The learning, teaching and assessment of partnership work in social work education
When should partnership learning take place?
Students and educators agree that user and carer involvement should begin as early as possible, both in programme planning and delivery. For example, students in one focus group commented positively on an opportunity to learn about partnerships with people who use services and their carers early in the course. This took place during a module which bridged classroom and practice learning. At this stage of the degree there is no evidence that partnership learning at an early stage in the course positively affects social work practice or its outcomes.
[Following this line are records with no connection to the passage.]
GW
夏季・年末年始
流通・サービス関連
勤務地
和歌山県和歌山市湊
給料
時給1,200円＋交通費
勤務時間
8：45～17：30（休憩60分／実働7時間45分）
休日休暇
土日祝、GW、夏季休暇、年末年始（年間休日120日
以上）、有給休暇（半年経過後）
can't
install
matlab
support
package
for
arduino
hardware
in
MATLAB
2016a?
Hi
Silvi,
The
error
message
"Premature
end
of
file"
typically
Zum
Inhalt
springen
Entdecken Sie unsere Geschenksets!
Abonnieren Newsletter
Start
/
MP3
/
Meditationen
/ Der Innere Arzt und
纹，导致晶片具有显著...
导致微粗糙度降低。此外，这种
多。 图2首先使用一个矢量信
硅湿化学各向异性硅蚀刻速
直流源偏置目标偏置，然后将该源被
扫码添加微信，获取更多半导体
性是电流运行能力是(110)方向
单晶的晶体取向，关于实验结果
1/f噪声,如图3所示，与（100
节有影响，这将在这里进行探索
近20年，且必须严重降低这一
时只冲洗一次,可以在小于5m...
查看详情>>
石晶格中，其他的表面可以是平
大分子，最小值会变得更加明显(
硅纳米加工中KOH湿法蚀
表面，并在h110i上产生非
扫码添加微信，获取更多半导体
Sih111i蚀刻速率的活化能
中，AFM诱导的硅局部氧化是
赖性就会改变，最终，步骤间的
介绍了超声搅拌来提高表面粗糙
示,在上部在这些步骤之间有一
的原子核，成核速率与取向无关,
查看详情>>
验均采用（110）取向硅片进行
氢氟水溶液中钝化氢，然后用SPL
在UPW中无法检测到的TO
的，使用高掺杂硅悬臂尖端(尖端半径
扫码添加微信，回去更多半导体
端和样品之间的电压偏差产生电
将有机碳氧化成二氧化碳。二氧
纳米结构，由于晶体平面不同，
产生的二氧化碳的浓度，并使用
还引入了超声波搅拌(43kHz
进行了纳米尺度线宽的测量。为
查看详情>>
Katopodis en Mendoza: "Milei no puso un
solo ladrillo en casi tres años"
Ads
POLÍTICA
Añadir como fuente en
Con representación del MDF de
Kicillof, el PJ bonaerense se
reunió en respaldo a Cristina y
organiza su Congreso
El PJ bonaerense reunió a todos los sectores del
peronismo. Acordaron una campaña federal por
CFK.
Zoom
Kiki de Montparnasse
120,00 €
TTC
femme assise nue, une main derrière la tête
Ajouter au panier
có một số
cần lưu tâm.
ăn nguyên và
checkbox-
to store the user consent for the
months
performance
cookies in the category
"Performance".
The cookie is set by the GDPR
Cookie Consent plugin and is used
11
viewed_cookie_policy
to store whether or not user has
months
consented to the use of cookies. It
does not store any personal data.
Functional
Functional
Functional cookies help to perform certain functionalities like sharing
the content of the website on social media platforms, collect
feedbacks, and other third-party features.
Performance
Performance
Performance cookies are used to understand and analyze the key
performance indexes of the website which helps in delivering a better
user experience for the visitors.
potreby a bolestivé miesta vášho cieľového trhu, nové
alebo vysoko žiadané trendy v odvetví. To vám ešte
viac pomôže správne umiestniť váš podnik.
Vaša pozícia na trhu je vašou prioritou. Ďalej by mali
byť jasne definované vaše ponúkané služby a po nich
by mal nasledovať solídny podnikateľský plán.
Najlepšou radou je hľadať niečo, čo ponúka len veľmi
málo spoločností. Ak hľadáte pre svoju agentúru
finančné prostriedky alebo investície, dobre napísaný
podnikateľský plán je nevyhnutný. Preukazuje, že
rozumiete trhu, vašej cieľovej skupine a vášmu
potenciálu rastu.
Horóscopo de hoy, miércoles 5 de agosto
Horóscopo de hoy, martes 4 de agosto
The timing of interprofessional partnership learning is contested, with concerns about the timing of the establishment and consolidation of professional identity and confidence. Two key timing questions are:
- Should interprofessional partnership learning occur before professional boundaries and stereotypes have become entrenched?
- Does an early focus on interprofessional partnership learning risk diluting professional identity and skills?
We do not yet have a definitive answer to these questions, although most of the examples from the practice survey suggest that discrete modules take place either in the second or third year of the course. There is some research evidence that early shared experiential learning by social work and medical students offers a useful opportunity for interprofessional learning. (7,8) Research into another interprofessional education programme that included students from ten professions argues for the early introduction of interprofessional education. (16) The authors acknowledge that this approach also needs to ensure that students are clear about the relevance of this teaching to their learning needs.